The Department conducted a cost-benefit analysis in 2020, and the results demonstrated that if the Department verified above 18% of FAFSA filers, the costs of doing so would exceed the benefits. Therefore, in October 2020 the verification rate was further reduced to 18%, a reduction of 4% from the previous rate. The MLM will be retrained yearly and serve as a tool to continue reducing the burden of verification while responsibly controlling for improper payments of Title IV Federal student aid.

The Central Processing System (CPS) will set a Verification Tracking Flag on the Institutional Student Information Record (ISIR) indicating when an applicant is selected by the Department for verification. The ISIR will also indicate the Verification Tracking Group for the applicant. The Verification Tracking Group provides which FAFSA data elements institutions are required to verify to determine eligibility for Title IV Federal student aid.

Suggested Verification Text

In APPENDIX A, we provide the suggested text for each of the 2022–2023 verification items in the September 1, 2021, Federal Register notice. While use by an institution of the suggested text fulfills the regulatory verification requirements, institutions are not required to use the Department’s suggested text and formats, except as noted below. Instead, institutions may develop and use their own text, forms, documents, statements, and certifications that are specific to the items required to be verified for a particular student or group of students. The one exception is that institutions must use the exact language in the "Statement of Educational Purpose" in APPENDIX A for students who are placed in Verification Tracking Groups V4 or V5.
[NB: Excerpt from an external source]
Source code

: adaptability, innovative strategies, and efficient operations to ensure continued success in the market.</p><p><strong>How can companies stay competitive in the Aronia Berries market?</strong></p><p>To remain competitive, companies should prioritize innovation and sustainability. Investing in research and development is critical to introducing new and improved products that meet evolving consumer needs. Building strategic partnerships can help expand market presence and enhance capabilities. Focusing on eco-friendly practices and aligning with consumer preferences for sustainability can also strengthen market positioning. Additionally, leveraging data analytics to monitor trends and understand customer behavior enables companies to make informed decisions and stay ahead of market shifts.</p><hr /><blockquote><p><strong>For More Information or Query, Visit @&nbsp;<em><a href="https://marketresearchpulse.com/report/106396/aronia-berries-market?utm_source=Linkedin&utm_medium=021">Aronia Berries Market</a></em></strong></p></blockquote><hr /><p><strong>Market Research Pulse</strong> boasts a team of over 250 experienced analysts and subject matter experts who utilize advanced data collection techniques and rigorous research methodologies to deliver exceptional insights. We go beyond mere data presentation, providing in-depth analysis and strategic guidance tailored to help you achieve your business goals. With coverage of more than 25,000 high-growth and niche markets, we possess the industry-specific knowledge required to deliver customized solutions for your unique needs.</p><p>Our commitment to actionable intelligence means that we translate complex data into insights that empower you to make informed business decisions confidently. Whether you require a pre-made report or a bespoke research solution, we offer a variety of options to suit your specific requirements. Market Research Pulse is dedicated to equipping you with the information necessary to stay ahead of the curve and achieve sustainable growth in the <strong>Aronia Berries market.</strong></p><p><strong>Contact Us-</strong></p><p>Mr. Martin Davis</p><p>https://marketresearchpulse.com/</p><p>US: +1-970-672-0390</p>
We suggest that each page of an institutionally developed verification document include appropriate headings and numbering that identify the item(s) being verified. Institutions should ensure that the verification document collects the student’s name, ID number, and other identifying information, and that each page is identified as belonging to that student. Also, institutions may have difficulty matching the tax account information with the student because the last names may be different or because portions of the tax filer’s identifiers are redacted. Therefore, we recommend that institutions advise students to write their own name on the tax information prior to submitting it to the institution. The verification document should include any special instructions necessary so that students will know when and how documents are to be submitted to the institution. Institutions are reminded that documentation obtained as part of the verification process must be maintained at the institution for at least the required Title IV record retention period as outlined in Volume 2 of the Federal Student Aid Handbook.

With your support, we are confident that together we can continue to reduce the burden of verification on applicants, their families, and institutions while maintaining the integrity of the Title IV Federal student aid programs.